No Evidence of Double Dip Recession With New Job Numbers

Written by Eli Lehrer on Friday April 1, 2011

The latest job numbers suggest it is unlikely that America will enter a "double dip" recession.

Although the just-announced drop to 8.8 percent unemployment hardly reflects a thriving economy, it does seem to show that the economic recovery has at least some legs. It’s unlikely the economy will be anywhere near full employment when President Obama comes up for reelection next year but there’s little to indicate a chance of a significant “double dip” recession. Three quick thoughts:

First, the evidence of recovery is actually pretty strong. Only two sectors, information services and construction, saw employment declines and the construction employment declines is within the survey’s margin of error. The workforce participation rate, which had been slipping, also remained stable.
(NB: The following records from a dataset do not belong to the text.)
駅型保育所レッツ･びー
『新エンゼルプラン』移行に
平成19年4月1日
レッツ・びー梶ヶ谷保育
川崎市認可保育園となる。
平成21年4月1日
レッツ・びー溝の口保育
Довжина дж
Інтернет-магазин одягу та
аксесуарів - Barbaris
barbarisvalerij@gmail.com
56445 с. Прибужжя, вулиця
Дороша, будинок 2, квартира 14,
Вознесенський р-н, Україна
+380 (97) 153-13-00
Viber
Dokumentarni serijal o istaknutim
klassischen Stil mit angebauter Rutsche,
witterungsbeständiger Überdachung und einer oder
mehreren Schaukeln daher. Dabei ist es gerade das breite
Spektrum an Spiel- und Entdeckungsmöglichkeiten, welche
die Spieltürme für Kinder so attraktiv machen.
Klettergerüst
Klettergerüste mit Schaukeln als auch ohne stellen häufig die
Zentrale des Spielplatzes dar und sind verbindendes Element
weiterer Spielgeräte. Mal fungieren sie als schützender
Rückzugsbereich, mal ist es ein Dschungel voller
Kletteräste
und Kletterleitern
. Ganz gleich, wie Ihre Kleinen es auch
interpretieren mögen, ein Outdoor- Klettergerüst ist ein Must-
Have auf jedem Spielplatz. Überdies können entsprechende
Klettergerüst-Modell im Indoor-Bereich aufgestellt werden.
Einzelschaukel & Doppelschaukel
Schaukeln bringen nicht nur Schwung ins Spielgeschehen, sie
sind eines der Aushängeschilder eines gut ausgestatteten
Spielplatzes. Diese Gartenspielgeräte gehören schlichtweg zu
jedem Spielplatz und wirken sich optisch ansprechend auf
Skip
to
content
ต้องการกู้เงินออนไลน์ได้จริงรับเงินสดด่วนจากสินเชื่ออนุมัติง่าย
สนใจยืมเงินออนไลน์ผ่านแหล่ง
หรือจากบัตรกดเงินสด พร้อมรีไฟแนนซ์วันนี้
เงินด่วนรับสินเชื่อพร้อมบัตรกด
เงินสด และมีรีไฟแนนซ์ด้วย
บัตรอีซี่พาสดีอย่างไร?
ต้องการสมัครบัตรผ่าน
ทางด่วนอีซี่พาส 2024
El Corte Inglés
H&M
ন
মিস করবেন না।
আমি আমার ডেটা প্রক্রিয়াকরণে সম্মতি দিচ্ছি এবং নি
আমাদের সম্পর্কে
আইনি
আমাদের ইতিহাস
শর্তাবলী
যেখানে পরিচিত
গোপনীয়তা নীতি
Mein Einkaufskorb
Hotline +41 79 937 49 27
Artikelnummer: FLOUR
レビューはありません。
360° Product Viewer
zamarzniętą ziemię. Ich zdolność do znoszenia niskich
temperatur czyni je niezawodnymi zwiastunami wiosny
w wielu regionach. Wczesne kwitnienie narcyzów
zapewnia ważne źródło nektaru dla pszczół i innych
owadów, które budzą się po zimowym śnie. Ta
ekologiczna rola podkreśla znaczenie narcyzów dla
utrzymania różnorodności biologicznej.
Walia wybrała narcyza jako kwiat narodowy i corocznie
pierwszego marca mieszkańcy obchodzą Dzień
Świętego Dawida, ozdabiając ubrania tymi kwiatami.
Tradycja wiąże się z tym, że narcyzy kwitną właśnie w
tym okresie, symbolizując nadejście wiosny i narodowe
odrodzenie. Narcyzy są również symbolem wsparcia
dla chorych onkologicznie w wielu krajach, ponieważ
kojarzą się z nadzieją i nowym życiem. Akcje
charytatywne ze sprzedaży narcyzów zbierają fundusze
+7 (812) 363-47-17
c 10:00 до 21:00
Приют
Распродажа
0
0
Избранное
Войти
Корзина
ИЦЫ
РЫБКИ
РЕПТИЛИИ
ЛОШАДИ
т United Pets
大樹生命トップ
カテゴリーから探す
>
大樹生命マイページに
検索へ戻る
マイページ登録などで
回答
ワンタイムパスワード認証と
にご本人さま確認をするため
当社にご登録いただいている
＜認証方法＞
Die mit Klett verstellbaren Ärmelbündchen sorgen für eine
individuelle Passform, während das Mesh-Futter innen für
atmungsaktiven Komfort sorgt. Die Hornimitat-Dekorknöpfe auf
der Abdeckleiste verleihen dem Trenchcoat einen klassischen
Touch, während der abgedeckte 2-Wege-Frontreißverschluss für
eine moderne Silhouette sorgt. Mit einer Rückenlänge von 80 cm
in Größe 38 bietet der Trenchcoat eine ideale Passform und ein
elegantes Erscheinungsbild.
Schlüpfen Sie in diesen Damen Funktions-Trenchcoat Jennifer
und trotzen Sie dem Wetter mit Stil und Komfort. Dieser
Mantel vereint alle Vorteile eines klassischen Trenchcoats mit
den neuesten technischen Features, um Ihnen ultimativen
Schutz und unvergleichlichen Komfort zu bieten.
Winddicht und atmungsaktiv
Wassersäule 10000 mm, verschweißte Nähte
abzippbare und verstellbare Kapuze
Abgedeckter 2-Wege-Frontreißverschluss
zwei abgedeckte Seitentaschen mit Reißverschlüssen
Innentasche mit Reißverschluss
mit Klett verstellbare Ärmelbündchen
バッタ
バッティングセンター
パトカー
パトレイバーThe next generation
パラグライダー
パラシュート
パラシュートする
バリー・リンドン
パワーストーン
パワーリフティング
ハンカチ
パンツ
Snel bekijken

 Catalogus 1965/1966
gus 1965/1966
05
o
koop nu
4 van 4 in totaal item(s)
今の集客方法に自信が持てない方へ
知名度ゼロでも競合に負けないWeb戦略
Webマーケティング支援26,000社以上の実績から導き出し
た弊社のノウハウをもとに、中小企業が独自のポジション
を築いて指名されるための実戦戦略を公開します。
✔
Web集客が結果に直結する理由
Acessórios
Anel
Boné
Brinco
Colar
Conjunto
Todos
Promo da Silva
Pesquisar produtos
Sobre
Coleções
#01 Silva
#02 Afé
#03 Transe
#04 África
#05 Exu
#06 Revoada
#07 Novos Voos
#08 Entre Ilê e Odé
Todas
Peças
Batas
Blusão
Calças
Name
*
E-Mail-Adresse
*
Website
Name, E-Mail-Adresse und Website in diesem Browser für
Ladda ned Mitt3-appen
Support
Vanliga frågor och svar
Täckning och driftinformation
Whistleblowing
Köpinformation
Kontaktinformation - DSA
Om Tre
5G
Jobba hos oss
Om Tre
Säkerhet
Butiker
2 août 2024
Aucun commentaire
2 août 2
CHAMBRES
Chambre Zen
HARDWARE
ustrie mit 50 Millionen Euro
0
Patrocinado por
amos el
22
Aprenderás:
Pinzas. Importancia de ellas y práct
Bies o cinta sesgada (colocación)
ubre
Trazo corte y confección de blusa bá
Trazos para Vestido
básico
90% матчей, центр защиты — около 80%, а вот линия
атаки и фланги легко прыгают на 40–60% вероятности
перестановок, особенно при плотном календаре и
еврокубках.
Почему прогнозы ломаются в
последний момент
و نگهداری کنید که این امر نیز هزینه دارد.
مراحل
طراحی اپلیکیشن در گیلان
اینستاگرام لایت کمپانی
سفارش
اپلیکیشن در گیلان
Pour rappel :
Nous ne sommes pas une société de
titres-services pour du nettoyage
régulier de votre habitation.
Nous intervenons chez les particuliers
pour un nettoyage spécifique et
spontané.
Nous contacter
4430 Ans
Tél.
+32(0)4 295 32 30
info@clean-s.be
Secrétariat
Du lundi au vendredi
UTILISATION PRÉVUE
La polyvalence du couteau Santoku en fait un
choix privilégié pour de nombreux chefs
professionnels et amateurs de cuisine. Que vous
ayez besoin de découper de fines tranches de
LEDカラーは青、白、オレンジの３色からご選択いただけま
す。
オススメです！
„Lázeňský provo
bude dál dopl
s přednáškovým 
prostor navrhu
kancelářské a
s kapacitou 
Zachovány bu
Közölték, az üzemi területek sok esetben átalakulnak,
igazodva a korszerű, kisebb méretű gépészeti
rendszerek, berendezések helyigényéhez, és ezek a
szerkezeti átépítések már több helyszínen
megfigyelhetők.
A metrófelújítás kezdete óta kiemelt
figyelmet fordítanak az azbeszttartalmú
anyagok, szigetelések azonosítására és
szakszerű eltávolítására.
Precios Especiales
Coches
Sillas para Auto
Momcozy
Second, whatever their consequences—and a lot of them will be negative—there’s also little evidence that the massive financial reform and health care laws are causing short-term problems for the industries they impact. Financial services employment, which had been falling (and is a bit difficult to measure in any economy because of a quirk in the way real estate agents report employment status) actually trended upward. Health care, which added employees even in at the depths of the 2008 recession, showed another quarter of strong employment gains.

Third, Republicans will fail both in Congress and in the 2012 elections if they don’t change their style. An angry, pessimistic reading of the country’s future simply doesn’t jibe with the reality of a moderately strong recovery. It will make Republicans look bad and cost them at the polls.